TASKS TO COMPLETE »
1 - List every victim's age that the Sinn Féin commentary gives for the 1979 Mountbatten murders.
2 - Carry on the Sinn Féin commentary from its final sentence.
━━━━━ EXCERPTED TEXT
For the party’s health spokesman, David Cullinane, it was just a matter of perspective: “It is fair to say that there will never be an agreed narrative on the events of the past.”

It’s true. So let’s look at what is meant by “the past”.

Back in November, many immersed themselves in the Netflix series The Crown, specifically the episode featuring the 1979 Mountbatten murders, whose victims included 14- and 15-year-old boys and an old woman of 82. Attempting to harness the atrocity as a lesson, Fianna Fáil councillor Deirdre Conroy addressed a tweet to the “young people of Ireland” urging them “to try and learn where Sinn Féin comes from . . .”
━━━━━━━━━━
━━━━━ DATASET EXTRACT
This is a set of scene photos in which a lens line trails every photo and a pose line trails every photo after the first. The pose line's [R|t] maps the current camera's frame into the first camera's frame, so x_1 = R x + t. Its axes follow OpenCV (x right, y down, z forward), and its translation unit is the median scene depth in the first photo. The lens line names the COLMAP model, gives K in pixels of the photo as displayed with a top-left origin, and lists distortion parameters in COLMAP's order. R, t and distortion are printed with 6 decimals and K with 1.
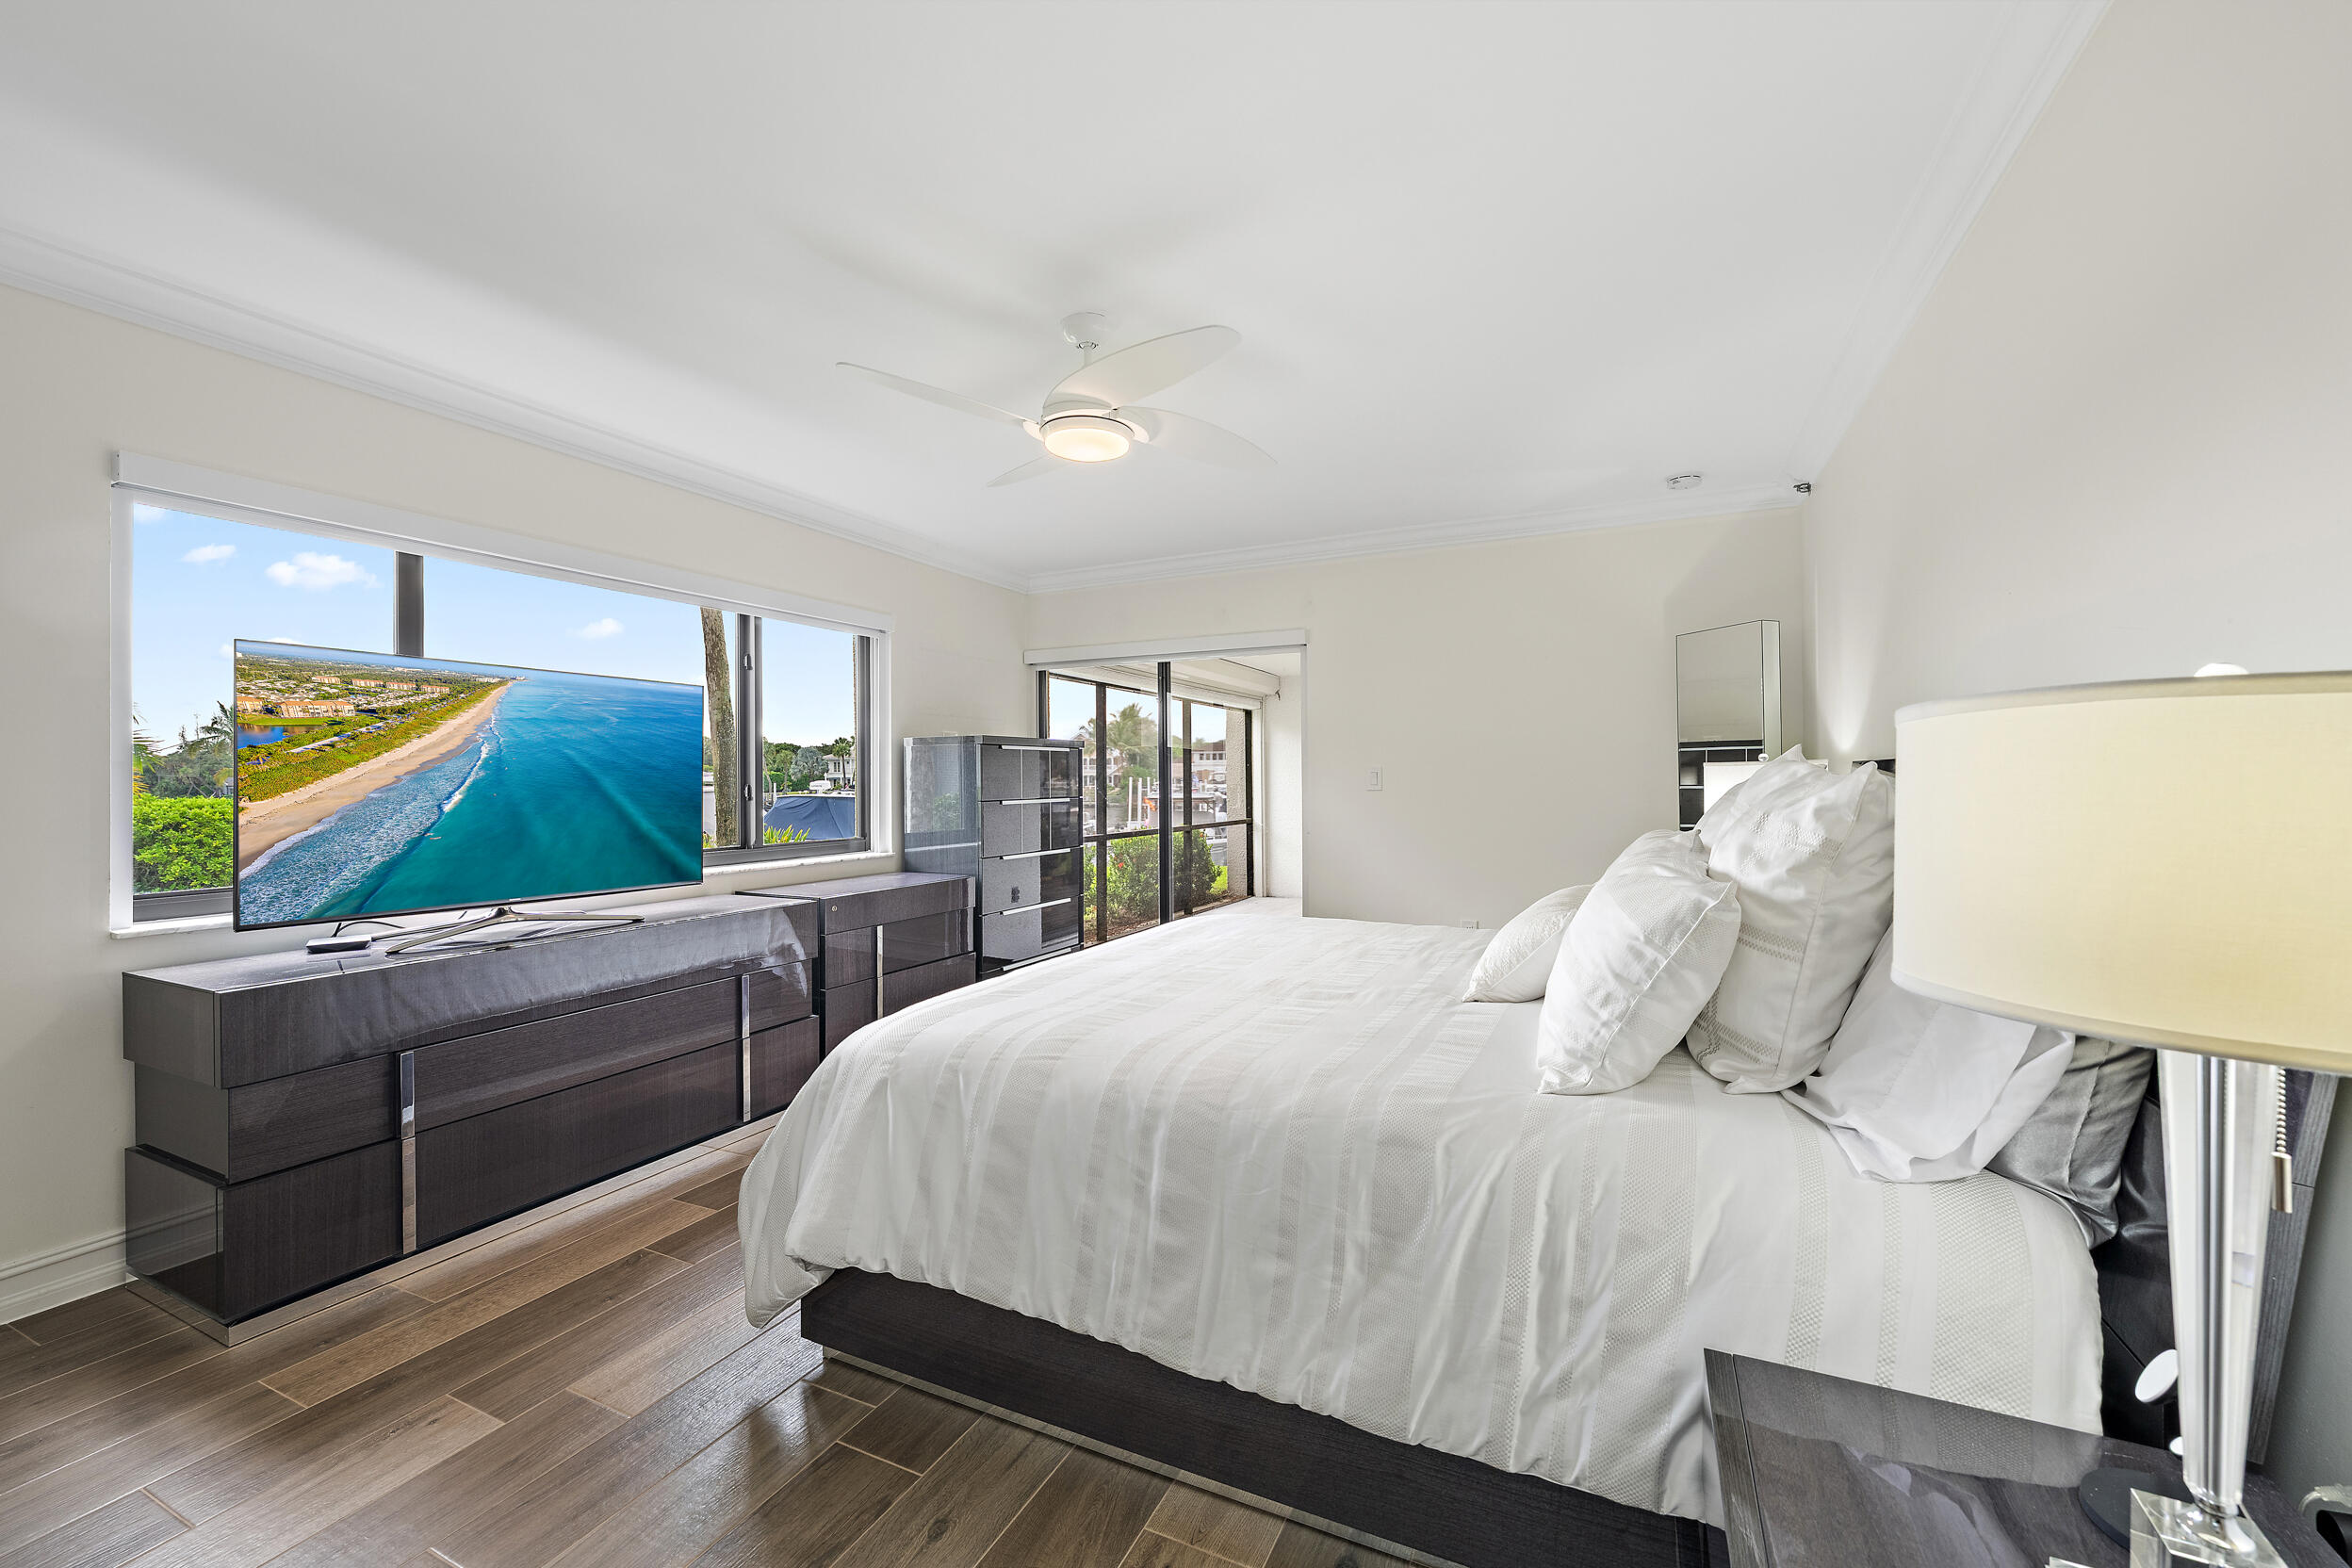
━━━━━━━━━━
RESPONSES »
1 - 14, 15, 82

2 -
‘IRA nonsense’

A flood of derisive replies included one from former young Green Party candidate Saoirse McHugh: “To people in their 20s, the 1970s may as well be the 1920s . . . ye have lost the plot altogether”. And here is Seadhna Logan again, making the same argument, this time back at the height of the general election campaign: “Millennials want jobs and affordable houses not to be dragged to a past they have not lived. But the IRA nonsense is irrelevant to them. I was 10 yrs of age when the GFA was signed, I always find it hilarious for political opponents to try use the RA . . . What relevance does the IRA have to young voters, absolutely none. The data showed people voted on policy platforms. Constantly referring to the IRA and the past to try close down debate on the issues is pointless. Using the IRA as a criticism of young Shinners is daft.”

The War of Independence is not really in 'the past' if the fury over the proposed Royal Irish Constabulary commemoration is any guide

But youth is no shield as any young person who has lost a loved one knows well. Seadhna Logan is around the same age as my daughters who vividly remember the morning I pulled the car over on the Naas dual carriageway and turned up the radio so they could hear the announcement of the first IRA ceasefire. This was a moment of history when scenes from terrible assignments in the North came flooding back. They remain a long way from “the past”.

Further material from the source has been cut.